WU’s Institute for Public Health joins gun violence intervention program

Aiden Blinn | Staff Reporter

The Institute for Public Health at Washington University has announced the formation of the St. Louis Area Hospital-Based Violence Intervention Program, a joint effort by universities and hospitals to disrupt patterns of gun violence in St. Louis.

St. Louis Area Hospital-Based Violence Intervention Program (STL-HVIP) offers counseling and support for victims of gun violence while they recover in the hospital. The program is a collaboration between four local hospitals that provide trauma care for gunshot wounds and Washington University, Saint Louis University and the University of Missouri-St. Louis.

According to William Powderly, director of the Institute for Public Health, STL-HVIP works with victims of gun violence in an effort to disrupt the cycle of gun violence.

“What has been found in the past is that someone who has been a victim of gun violence has a very high risk of coming back [as] a victim at another time,” Powderly said. “There’s this sort of vicious cycle that people get into. When they retaliate, they may be then shot again. And a significant number of them end up dying.”

Powderly added that the new program intends to direct patients away from potential violent retaliation.

“The purpose of this is trying to interrupt that cycle by offering intensive counseling, mentoring and trying to get people on a different trajectory,” Powderly said.

Associate Director of the Institute for Public Health Victoria Anwuri explained that the hospital setting provides an ideal environment for mentoring and rehabilitation.

“Hospitals are the primary location where patients who have suffered a violent injury seek medical care and thus are uniquely positioned to interrupt the cycle of violence for these high-risk individuals,” Anwuri wrote in an email to Student Life. “Hospitals are well positioned to interrupt the cycle of violence by intervening at a uniquely teachable moment when individuals have survived a violent injury.”

According to Powderly, a crucial aspect of the STL-HVIP is its ability to link patients with the resources they need for their lives after the hospital.

“A big part of mentoring and support is to really help connect individuals with other social supports and community supports that exist—whether it’s job training, whether it’s going back to school, whether it’s assistance with housing,” Powderly said.
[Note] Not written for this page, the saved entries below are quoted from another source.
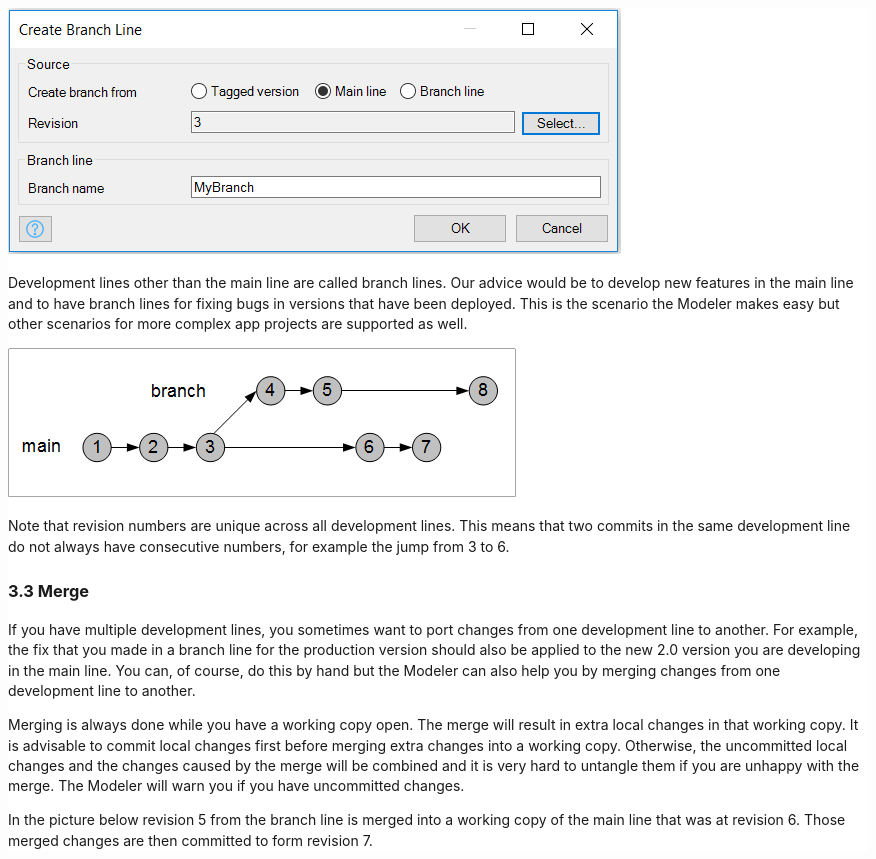 ![](attachments/18448641/18580460.png)

Development lines other than the main line are called branch lines. Our advice would be to develop new features in the main line and to have branch lines for fixing bugs in versions that have been deployed. This is the scenario the Modeler makes easy but other scenarios for more complex app projects are supported as well.

![](attachments/18448641/18580459.png)

Note that revision numbers are unique across all development lines. This means that two commits in the same development line do not always have consecutive numbers, for example the jump from 3 to 6.

### 3.3 Merge

If you have multiple development lines, you sometimes want to port changes from one development line to another. For example, the fix that you made in a branch line for the production version should also be applied to the new 2.0 version you are developing in the main line. You can, of course, do this by hand but the Modeler can also help you by merging changes from one development line to another.

Merging is always done while you have a working copy open. The merge will result in extra local changes in that working copy. It is advisable to commit local changes first before merging extra changes into a working copy. Otherwise, the uncommitted local changes and the changes caused by the merge will be combined and it is very hard to untangle them if you are unhappy with the merge. The Modeler will warn you if you have uncommitted changes.

In the picture below revision 5 from the branch line is merged into a working copy of the main line that was at revision 6\. Those merged changes are then committed to form revision 7.
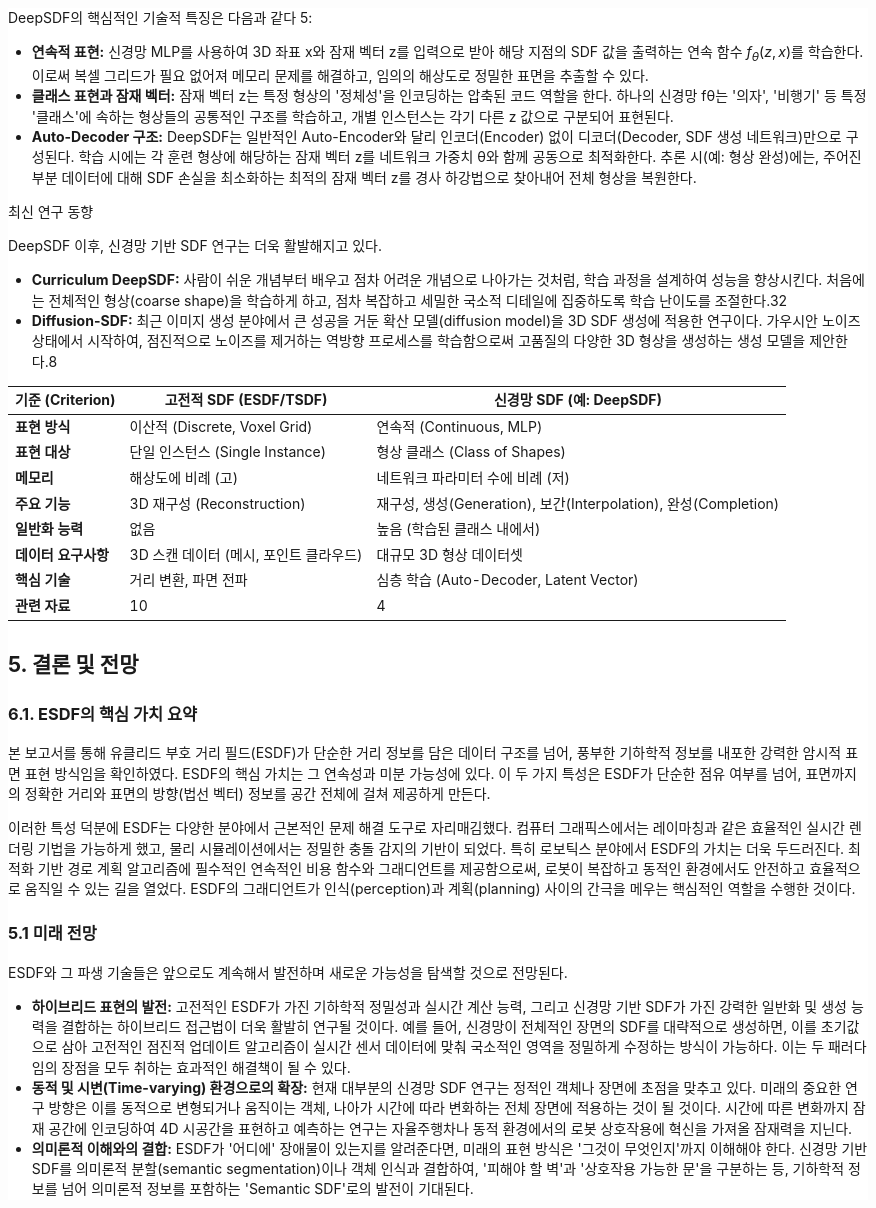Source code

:DeepSDF의 핵심적인 기술적 특징은 다음과 같다 5:

- **연속적 표현:** 신경망 MLP를 사용하여 3D 좌표 x와 잠재 벡터 z를 입력으로 받아 해당 지점의 SDF 값을 출력하는 연속 함수 $f_\theta(z, x)$를 학습한다. 이로써 복셀 그리드가 필요 없어져 메모리 문제를 해결하고, 임의의 해상도로 정밀한 표면을 추출할 수 있다.
- **클래스 표현과 잠재 벡터:** 잠재 벡터 z는 특정 형상의 '정체성'을 인코딩하는 압축된 코드 역할을 한다. 하나의 신경망 fθ는 '의자', '비행기' 등 특정 '클래스'에 속하는 형상들의 공통적인 구조를 학습하고, 개별 인스턴스는 각기 다른 z 값으로 구분되어 표현된다.
- **Auto-Decoder 구조:** DeepSDF는 일반적인 Auto-Encoder와 달리 인코더(Encoder) 없이 디코더(Decoder, SDF 생성 네트워크)만으로 구성된다. 학습 시에는 각 훈련 형상에 해당하는 잠재 벡터 z를 네트워크 가중치 θ와 함께 공동으로 최적화한다. 추론 시(예: 형상 완성)에는, 주어진 부분 데이터에 대해 SDF 손실을 최소화하는 최적의 잠재 벡터 z를 경사 하강법으로 찾아내어 전체 형상을 복원한다.

최신 연구 동향

DeepSDF 이후, 신경망 기반 SDF 연구는 더욱 활발해지고 있다.

- **Curriculum DeepSDF:** 사람이 쉬운 개념부터 배우고 점차 어려운 개념으로 나아가는 것처럼, 학습 과정을 설계하여 성능을 향상시킨다. 처음에는 전체적인 형상(coarse shape)을 학습하게 하고, 점차 복잡하고 세밀한 국소적 디테일에 집중하도록 학습 난이도를 조절한다.32
- **Diffusion-SDF:** 최근 이미지 생성 분야에서 큰 성공을 거둔 확산 모델(diffusion model)을 3D SDF 생성에 적용한 연구이다. 가우시안 노이즈 상태에서 시작하여, 점진적으로 노이즈를 제거하는 역방향 프로세스를 학습함으로써 고품질의 다양한 3D 형상을 생성하는 생성 모델을 제안한다.8

| 기준 (Criterion)    | 고전적 SDF (ESDF/TSDF)                 | 신경망 SDF (예: DeepSDF)                                     |
| ------------------- | -------------------------------------- | ------------------------------------------------------------ |
| **표현 방식**       | 이산적 (Discrete, Voxel Grid)          | 연속적 (Continuous, MLP)                                     |
| **표현 대상**       | 단일 인스턴스 (Single Instance)        | 형상 클래스 (Class of Shapes)                                |
| **메모리**          | 해상도에 비례 (고)                     | 네트워크 파라미터 수에 비례 (저)                             |
| **주요 기능**       | 3D 재구성 (Reconstruction)             | 재구성, 생성(Generation), 보간(Interpolation), 완성(Completion) |
| **일반화 능력**     | 없음                                   | 높음 (학습된 클래스 내에서)                                  |
| **데이터 요구사항** | 3D 스캔 데이터 (메시, 포인트 클라우드) | 대규모 3D 형상 데이터셋                                      |
| **핵심 기술**       | 거리 변환, 파면 전파                   | 심층 학습 (Auto-Decoder, Latent Vector)                      |
| **관련 자료**       | 10                                     | 4                                                            |

## 5.  결론 및 전망

### 6.1. ESDF의 핵심 가치 요약

본 보고서를 통해 유클리드 부호 거리 필드(ESDF)가 단순한 거리 정보를 담은 데이터 구조를 넘어, 풍부한 기하학적 정보를 내포한 강력한 암시적 표면 표현 방식임을 확인하였다. ESDF의 핵심 가치는 그 연속성과 미분 가능성에 있다. 이 두 가지 특성은 ESDF가 단순한 점유 여부를 넘어, 표면까지의 정확한 거리와 표면의 방향(법선 벡터) 정보를 공간 전체에 걸쳐 제공하게 만든다.

이러한 특성 덕분에 ESDF는 다양한 분야에서 근본적인 문제 해결 도구로 자리매김했다. 컴퓨터 그래픽스에서는 레이마칭과 같은 효율적인 실시간 렌더링 기법을 가능하게 했고, 물리 시뮬레이션에서는 정밀한 충돌 감지의 기반이 되었다. 특히 로보틱스 분야에서 ESDF의 가치는 더욱 두드러진다. 최적화 기반 경로 계획 알고리즘에 필수적인 연속적인 비용 함수와 그래디언트를 제공함으로써, 로봇이 복잡하고 동적인 환경에서도 안전하고 효율적으로 움직일 수 있는 길을 열었다. ESDF의 그래디언트가 인식(perception)과 계획(planning) 사이의 간극을 메우는 핵심적인 역할을 수행한 것이다.

### 5.1  미래 전망

ESDF와 그 파생 기술들은 앞으로도 계속해서 발전하며 새로운 가능성을 탐색할 것으로 전망된다.

- **하이브리드 표현의 발전:** 고전적인 ESDF가 가진 기하학적 정밀성과 실시간 계산 능력, 그리고 신경망 기반 SDF가 가진 강력한 일반화 및 생성 능력을 결합하는 하이브리드 접근법이 더욱 활발히 연구될 것이다. 예를 들어, 신경망이 전체적인 장면의 SDF를 대략적으로 생성하면, 이를 초기값으로 삼아 고전적인 점진적 업데이트 알고리즘이 실시간 센서 데이터에 맞춰 국소적인 영역을 정밀하게 수정하는 방식이 가능하다. 이는 두 패러다임의 장점을 모두 취하는 효과적인 해결책이 될 수 있다.
- **동적 및 시변(Time-varying) 환경으로의 확장:** 현재 대부분의 신경망 SDF 연구는 정적인 객체나 장면에 초점을 맞추고 있다. 미래의 중요한 연구 방향은 이를 동적으로 변형되거나 움직이는 객체, 나아가 시간에 따라 변화하는 전체 장면에 적용하는 것이 될 것이다. 시간에 따른 변화까지 잠재 공간에 인코딩하여 4D 시공간을 표현하고 예측하는 연구는 자율주행차나 동적 환경에서의 로봇 상호작용에 혁신을 가져올 잠재력을 지닌다.
- **의미론적 이해와의 결합:** ESDF가 '어디에' 장애물이 있는지를 알려준다면, 미래의 표현 방식은 '그것이 무엇인지'까지 이해해야 한다. 신경망 기반 SDF를 의미론적 분할(semantic segmentation)이나 객체 인식과 결합하여, '피해야 할 벽'과 '상호작용 가능한 문'을 구분하는 등, 기하학적 정보를 넘어 의미론적 정보를 포함하는 'Semantic SDF'로의 발전이 기대된다.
Powderly believes that victims of gun violence may not be aware of alternatives to the cycle of violence, which the STL-HVIP aims to correct.

“We’re not trying to, necessarily, completely change individuals,” Powderly said. “I think for many people, however, they haven’t necessarily had opportunities to realize what other options are available to them.”

Senior Thomas Van Horn, co-president of the student group Leaders in Interpersonal Violence Education (LIVE), is hopeful about the program.

“I think it looks like a promising program, and I am optimistic about the possibility of reducing retaliatory violence,” Van Horn wrote in an email to Student Life. “These programs have worked in other cities and have been shown to decrease the amount of retaliatory violence, specifically gun violence.”

Despite his optimism, Van Horn noted that the program does not focus on violence between partners, which he views as an important component of gun violence.

“But as I understand it, the initiative does not seem to address Intimate Partner Violence (IPV), which is the primary focus of LIVE,” Van Horn wrote. “Instead, it mainly focuses on cycles of retaliation often caused by strangers or acquaintances.”

Van Horn hopes that programs such as these will take into account the distinct nature of IPV.

“Victims of IPV may present with the same symptoms of trauma at the ER, but the situations that caused them are entirely different from retaliatory gun violence and other kinds of assault and thus require their own nuanced response and resources,” Van Horn wrote. “I hope that, in the future. the investigators behind this program implement further protocols to specifically address these survivors.”

Van Horn stressed the importance of treating not only the aftermath of violence but also the conditions that lead to violence within the city.

“What physicians do in hospitals has direct impacts on the communities around them,” Van Horn wrote. “For that reason, it is their duty to look beyond their walls and help address the underlying reasons patients visit them in the first place.”